Shireen Abu Akleh, a veteran correspondent covering the occupied Palestinian territories for more than 25 years, was shot dead in May last year while she was covering a raid on the Jenin refugee camp.

No one has yet been held accountable for her killing.

Senior Political Analyst Mawan Bishara said that “in the international arena, combating ‘terrorism’ has a magical sound to it. It’s able to justify anything and everything even when it’s totally incorrect”.

While Israel justifies its actions on security grounds, the Palestinians “see that as a cynical ploy aimed at humiliating the Palestinian Authority,” the analyst said.
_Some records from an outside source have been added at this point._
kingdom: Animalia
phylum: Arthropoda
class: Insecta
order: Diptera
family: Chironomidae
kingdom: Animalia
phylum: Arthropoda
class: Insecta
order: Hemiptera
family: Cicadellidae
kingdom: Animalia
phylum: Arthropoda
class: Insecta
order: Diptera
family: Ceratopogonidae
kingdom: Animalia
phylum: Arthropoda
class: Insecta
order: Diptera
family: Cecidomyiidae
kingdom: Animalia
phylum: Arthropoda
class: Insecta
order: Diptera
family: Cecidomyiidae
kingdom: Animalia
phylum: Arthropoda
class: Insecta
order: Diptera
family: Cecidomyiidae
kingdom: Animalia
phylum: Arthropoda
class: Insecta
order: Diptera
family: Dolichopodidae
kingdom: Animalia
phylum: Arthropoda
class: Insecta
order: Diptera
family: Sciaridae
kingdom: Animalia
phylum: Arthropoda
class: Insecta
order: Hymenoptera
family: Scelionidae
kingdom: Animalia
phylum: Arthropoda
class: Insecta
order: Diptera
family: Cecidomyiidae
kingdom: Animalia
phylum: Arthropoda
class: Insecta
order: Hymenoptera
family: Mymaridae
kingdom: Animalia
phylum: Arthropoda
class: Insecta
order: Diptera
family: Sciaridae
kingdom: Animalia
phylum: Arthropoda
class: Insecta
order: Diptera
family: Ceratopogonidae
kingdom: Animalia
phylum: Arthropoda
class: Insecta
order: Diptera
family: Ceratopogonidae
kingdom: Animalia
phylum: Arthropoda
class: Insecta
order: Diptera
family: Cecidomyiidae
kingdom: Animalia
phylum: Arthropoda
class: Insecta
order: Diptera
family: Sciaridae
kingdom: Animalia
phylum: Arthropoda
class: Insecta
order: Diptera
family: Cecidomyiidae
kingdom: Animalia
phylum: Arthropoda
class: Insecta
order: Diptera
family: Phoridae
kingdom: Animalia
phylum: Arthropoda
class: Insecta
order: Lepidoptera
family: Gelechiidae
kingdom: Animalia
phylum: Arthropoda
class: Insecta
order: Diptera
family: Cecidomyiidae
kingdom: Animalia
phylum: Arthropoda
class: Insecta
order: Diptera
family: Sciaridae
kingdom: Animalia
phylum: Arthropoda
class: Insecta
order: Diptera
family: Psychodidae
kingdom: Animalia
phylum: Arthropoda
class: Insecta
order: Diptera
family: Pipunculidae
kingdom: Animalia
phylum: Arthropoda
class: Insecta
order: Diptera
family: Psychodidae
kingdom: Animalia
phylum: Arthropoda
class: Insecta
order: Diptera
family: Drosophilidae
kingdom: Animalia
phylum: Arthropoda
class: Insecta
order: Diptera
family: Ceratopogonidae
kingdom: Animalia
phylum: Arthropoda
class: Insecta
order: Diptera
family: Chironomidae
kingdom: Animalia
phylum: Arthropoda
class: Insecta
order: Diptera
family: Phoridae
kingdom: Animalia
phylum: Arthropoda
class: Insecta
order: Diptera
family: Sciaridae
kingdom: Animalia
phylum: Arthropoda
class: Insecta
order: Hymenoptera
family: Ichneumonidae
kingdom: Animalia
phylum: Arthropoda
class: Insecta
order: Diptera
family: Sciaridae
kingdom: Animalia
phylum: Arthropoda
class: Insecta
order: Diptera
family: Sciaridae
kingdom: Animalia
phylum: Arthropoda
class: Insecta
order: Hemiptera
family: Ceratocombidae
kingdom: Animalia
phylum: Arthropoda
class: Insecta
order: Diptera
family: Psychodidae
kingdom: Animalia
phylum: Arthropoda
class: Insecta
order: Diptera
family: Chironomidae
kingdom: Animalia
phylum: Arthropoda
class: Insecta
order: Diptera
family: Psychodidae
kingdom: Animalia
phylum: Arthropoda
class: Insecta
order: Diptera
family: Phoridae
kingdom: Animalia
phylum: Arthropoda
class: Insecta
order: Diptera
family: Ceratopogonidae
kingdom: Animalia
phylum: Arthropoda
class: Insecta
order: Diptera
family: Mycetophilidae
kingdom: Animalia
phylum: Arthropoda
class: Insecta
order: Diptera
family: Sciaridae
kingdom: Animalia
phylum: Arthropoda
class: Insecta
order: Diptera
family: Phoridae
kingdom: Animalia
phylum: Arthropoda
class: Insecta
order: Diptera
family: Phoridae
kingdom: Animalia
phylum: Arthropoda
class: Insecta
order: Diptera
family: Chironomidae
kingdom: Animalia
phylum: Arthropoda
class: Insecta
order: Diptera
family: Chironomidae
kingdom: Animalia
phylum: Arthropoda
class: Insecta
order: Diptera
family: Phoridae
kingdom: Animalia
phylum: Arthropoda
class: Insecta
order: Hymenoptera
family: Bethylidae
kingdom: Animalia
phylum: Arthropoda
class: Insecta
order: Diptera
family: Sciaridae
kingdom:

The raid took place in the so-called Area A, under Palestinian administrative and police control according to the terms of the Oslo agreement. “These young people of the refugee camp are just trying to protect themselves, it’s not like they’re going out in Israel and shooting at Israelis,” Bishara added.

The number of Palestinians killed by Israeli forces during raids in the occupied West Bank and East Jerusalem in January has risen to at least 29 people, including five children. At least 15 of those killed were from Jenin.

More than 170 Palestinians were killed in such raids in 2022, many of them civilians.